The Ultimate Guide to CV/Resume Parsing

Introduction

Here at Daxtra, we get plenty of questions about CV/resume parsing. Most of these questions focus around some common themes, including what CV/resume parsing actually is, why it’s important and what good parsing software looks like.

These are all valid questions. To help you answer some of these, we’ve put together a comprehensive guide on the subject. It covers these common questions and gives you an in-depth resource to refer back to whenever you need it.

In this guide, we’ll cover:

  • What is CV/resume parsing?
  • The different types of CV/resume parser
  • The benefits and the challenges of CV/resume parsing 
  • How to choose a CV/resume parser

But before jumping into the topic of CV/resume parsing, it's important to have a clear understanding of some of the common terms and abbreviations that are used when discussing CV/resume parsing. 

Terms to know

Applicant Tracking System (ATS) - a software application that manages the entire process of recruiting a candidate, including managing job adverts and applications.

Candidate Relationship Management (CRM) - CRM stands for Candidate Relationship Management. It’s a technology recruitment professionals use to manage interactions with candidates and potential candidates. CRMs are used to store past, current and potential candidate data and help recruiters and hiring managers deliver personalised experiences to candidates across all stages of the hiring process.

Resume - a summary of a candidate's education, qualifications, skills and previous experience, and other relevant information.
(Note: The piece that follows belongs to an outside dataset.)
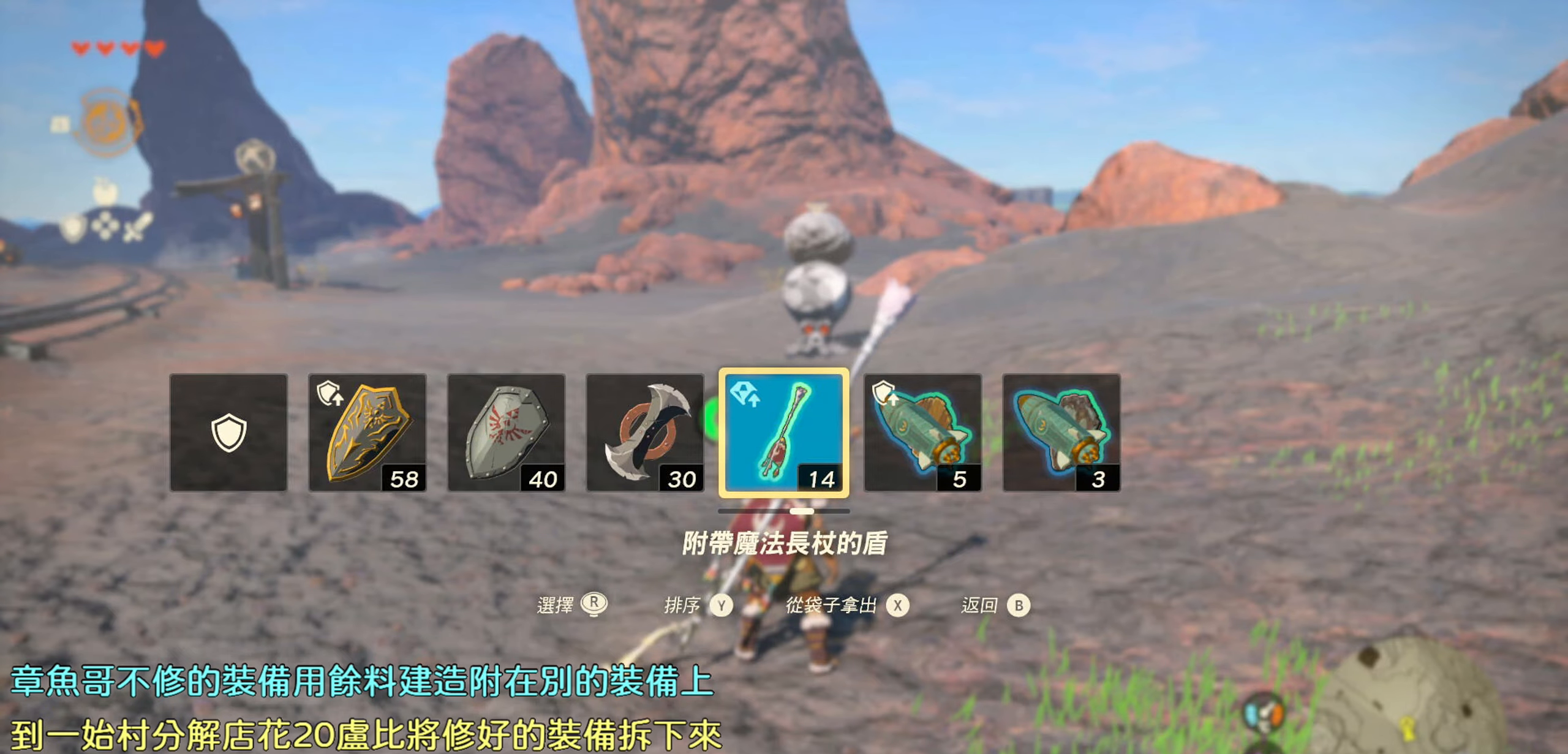
{"buttons": [], "left_stick": "center", "right_stick": "center", "events": [[383, "DPAD_LEFT", "up"]]}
CV (Curriculum Vitae) - a summary of an individual's education, qualifications, skills and previous experience, and other relevant information. Sometimes used interchangeably with "resume", a CV is typically longer in length and is used in the UK, Australia and New Zealand.

Job Specification - a statement of the qualifications, personal characteristics, a brief description of the job and the skills required by an individual to perform the job in question.
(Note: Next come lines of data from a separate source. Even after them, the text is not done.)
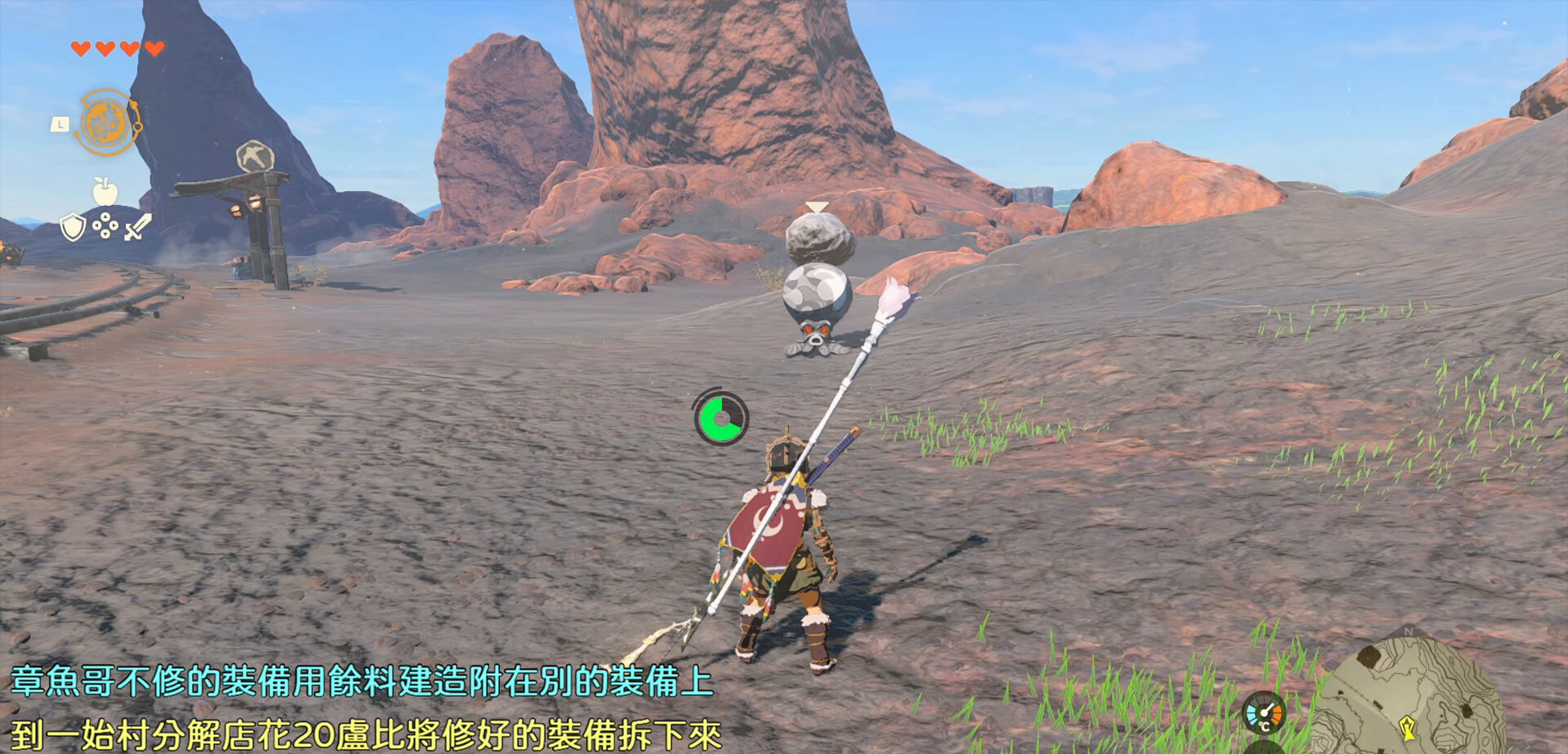
{"buttons": [], "left_stick": "center", "right_stick": "center", "events": []}
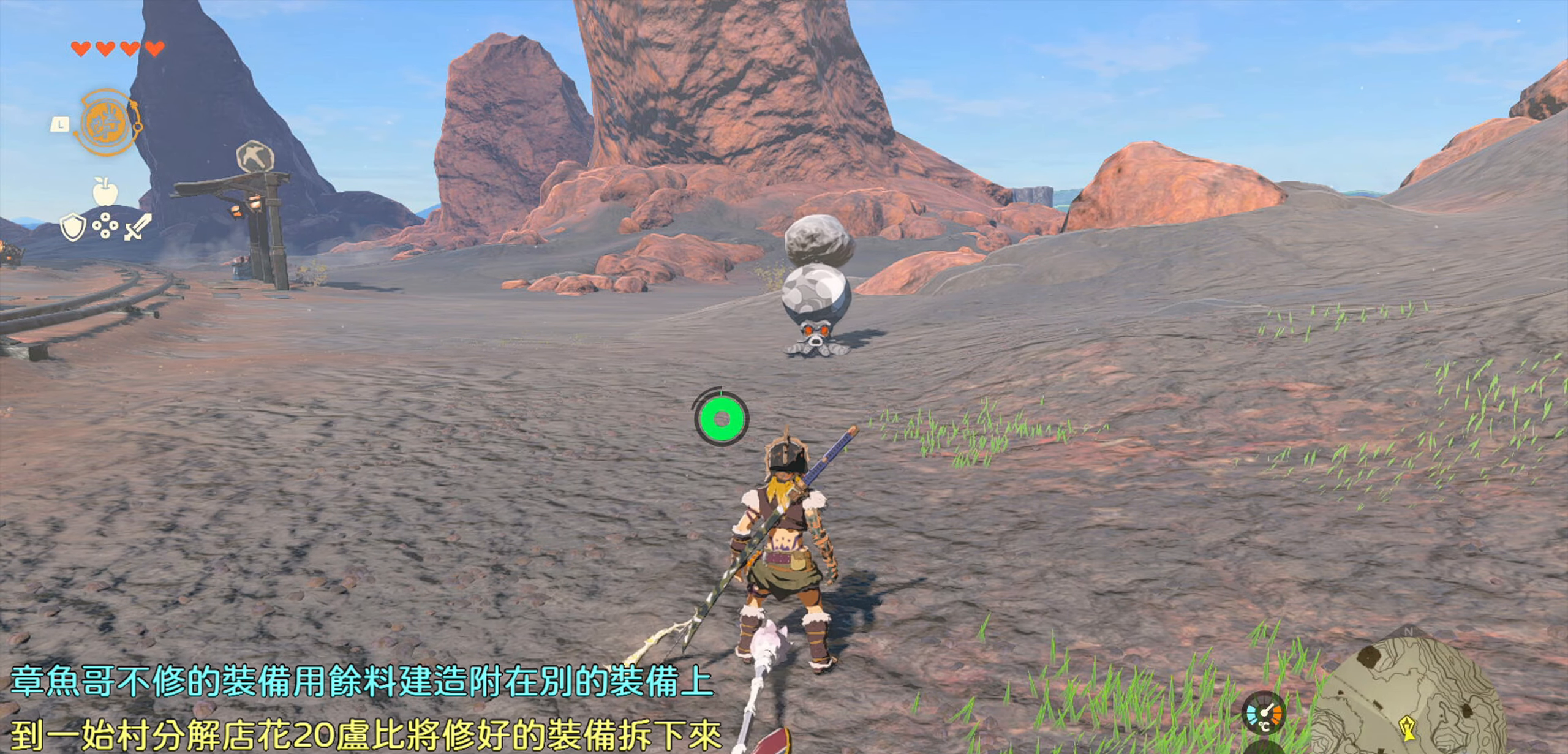
{"buttons": [], "left_stick": "center", "right_stick": "center", "events": []}
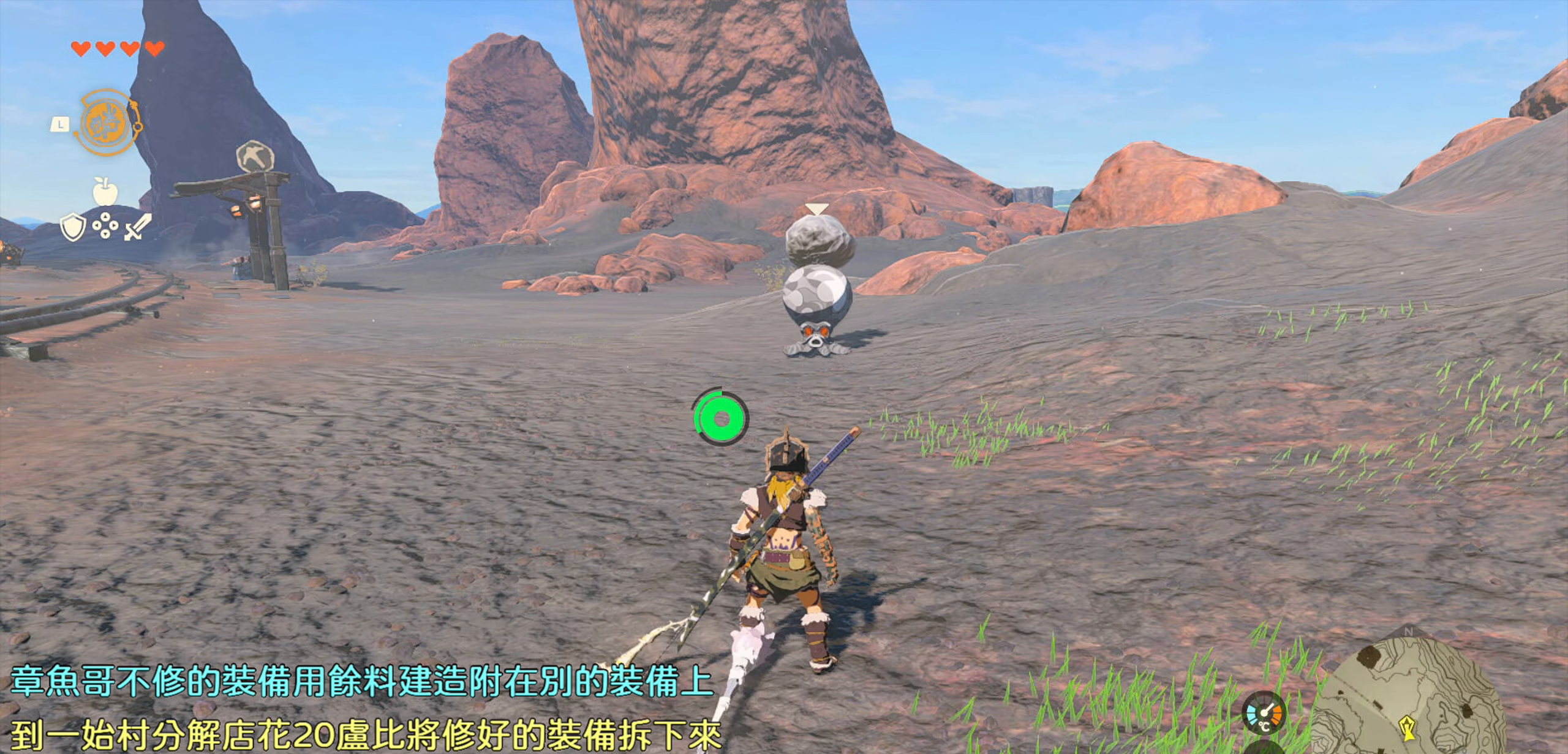
{"buttons": [], "left_stick": "center", "right_stick": "center", "events": []}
Extensible Markup Language (XML) - a text-based format or metalanguage which allows users to define their own customised markup languages, especially in order to display documents on the internet. XML is one of the formats, alongside JSON, that unstructured CV/resumes and job descriptions are converted into during the parsing process.

JavaScript Object Notation (JSON) - is a text-based format that’s used for representing structured data based on JavaScript object syntax. It is commonly used for transmitting data in web applications (e.g., sending data from the server to the client, so it can be displayed on a web page, or vice versa). JSON is one of the formats, alongside XML, that unstructured CV/resumes and job descriptions are converted into during the parsing process.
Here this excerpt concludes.